Meeker limited individual contributions in '99 to $1,000, and raised $87,000. This time, he will take what the law allows--$4,000. "I'm not anticipating a lot of that," Meeker says. "But I need to be competitive with my opponent."
Too bad. A progressive candidate should be able to campaign the old-fashioned way, rejecting big-money donations and appealing to the grassroots and neighborhood interests, which is what Meeker plans. Raleigh needs a mayor, he says, who'll be a leader on development issues, and who will join the mayors of Durham, Cary and Chapel Hill in planning for future growth and transportation in the region, as Coble has not.
It is the case, however, that Coble's re-election committee is dominated by developers and folks who work for developers, notably including Lacy Reaves, the lawyer who represents the controversial Coker Towers rezoning application in central Raleigh. Coble raised $327,000 last time and it would have been more if Grant hadn't run. Look for Coble to challenge her record this year.
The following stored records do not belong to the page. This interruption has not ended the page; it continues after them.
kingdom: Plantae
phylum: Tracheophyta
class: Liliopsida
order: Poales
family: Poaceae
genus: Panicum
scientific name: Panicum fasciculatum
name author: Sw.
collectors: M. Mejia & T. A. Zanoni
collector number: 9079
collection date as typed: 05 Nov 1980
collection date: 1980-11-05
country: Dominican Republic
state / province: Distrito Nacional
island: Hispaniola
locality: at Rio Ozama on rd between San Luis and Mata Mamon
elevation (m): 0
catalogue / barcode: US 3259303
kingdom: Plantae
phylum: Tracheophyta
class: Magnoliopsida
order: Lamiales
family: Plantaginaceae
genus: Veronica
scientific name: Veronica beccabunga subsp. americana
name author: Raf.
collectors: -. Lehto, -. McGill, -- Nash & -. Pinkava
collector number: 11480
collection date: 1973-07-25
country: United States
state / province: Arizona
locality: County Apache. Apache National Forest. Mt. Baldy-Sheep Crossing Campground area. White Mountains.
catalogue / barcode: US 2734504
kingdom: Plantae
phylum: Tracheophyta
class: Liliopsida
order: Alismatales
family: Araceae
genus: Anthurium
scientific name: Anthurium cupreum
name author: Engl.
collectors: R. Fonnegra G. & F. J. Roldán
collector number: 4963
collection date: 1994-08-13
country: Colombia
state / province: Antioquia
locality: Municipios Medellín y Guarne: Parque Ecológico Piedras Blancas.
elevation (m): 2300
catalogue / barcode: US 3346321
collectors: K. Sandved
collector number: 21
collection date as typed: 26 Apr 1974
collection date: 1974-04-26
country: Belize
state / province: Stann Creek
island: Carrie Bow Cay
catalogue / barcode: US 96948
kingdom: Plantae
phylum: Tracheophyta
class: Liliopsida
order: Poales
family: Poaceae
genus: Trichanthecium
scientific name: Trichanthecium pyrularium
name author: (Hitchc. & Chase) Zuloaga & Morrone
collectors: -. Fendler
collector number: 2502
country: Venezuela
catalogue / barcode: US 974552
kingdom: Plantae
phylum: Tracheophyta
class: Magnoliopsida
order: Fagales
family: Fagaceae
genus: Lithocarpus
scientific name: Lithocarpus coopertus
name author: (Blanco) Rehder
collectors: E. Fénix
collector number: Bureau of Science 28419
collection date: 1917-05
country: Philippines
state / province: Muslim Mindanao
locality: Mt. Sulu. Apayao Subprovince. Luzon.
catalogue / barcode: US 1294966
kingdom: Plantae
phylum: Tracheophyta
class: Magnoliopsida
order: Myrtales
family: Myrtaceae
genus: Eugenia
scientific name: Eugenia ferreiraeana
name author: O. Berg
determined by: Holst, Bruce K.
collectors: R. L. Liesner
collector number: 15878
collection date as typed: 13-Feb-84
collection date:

Meeker, at least, is repeating his pledge not to take money from anyone who does regular business with the city--developers and their lawyers, for instance. But he was stung last time by Fanjul's assertion that, as between the two progressive candidates, she was running a professional campaign and could win, and he wasn't and couldn't. This time, Meeker wants to keep other candidates from splitting his vote by sending an early and forceful message: He'll do what it takes.